**What the exercise asks**:
The expected response is a copy of every line in the entries below that includes the word "Skripte".
═══ Excerpted data ═══
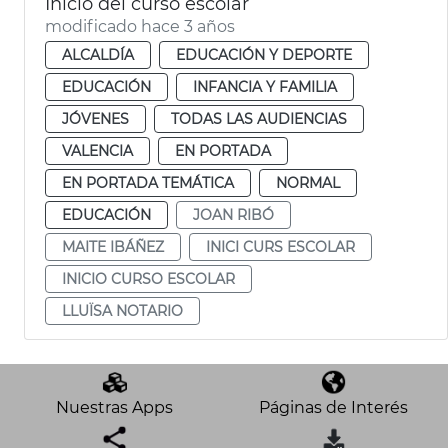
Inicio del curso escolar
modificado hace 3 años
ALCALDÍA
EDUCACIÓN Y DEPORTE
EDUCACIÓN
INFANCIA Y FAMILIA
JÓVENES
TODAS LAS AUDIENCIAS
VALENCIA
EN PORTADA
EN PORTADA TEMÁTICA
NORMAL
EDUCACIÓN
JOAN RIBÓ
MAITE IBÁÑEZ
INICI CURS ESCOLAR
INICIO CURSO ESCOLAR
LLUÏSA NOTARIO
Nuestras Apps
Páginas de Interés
═══
═══ Excerpted data ═══
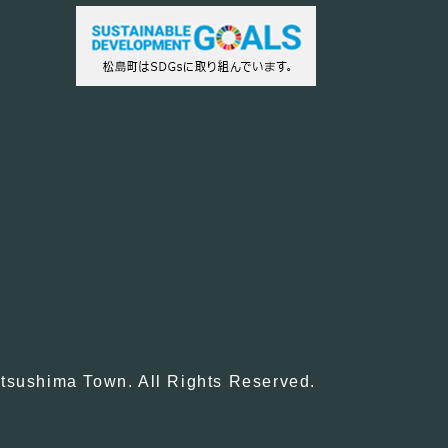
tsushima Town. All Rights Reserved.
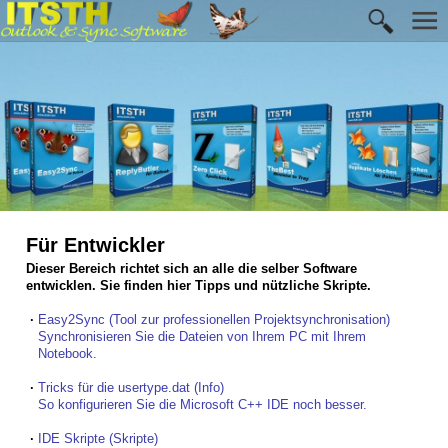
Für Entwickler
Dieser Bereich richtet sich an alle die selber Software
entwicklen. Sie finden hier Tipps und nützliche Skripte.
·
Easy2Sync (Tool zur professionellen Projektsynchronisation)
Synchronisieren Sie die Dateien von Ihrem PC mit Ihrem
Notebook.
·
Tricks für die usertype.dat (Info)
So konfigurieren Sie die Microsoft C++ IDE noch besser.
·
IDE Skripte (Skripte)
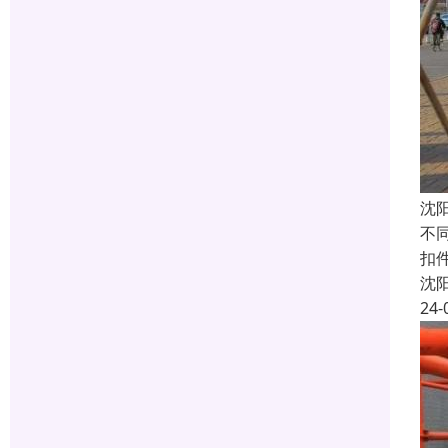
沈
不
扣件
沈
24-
═══
**Answer to this task**:
entwicklen. Sie finden hier Tipps und nützliche Skripte.
IDE Skripte (Skripte)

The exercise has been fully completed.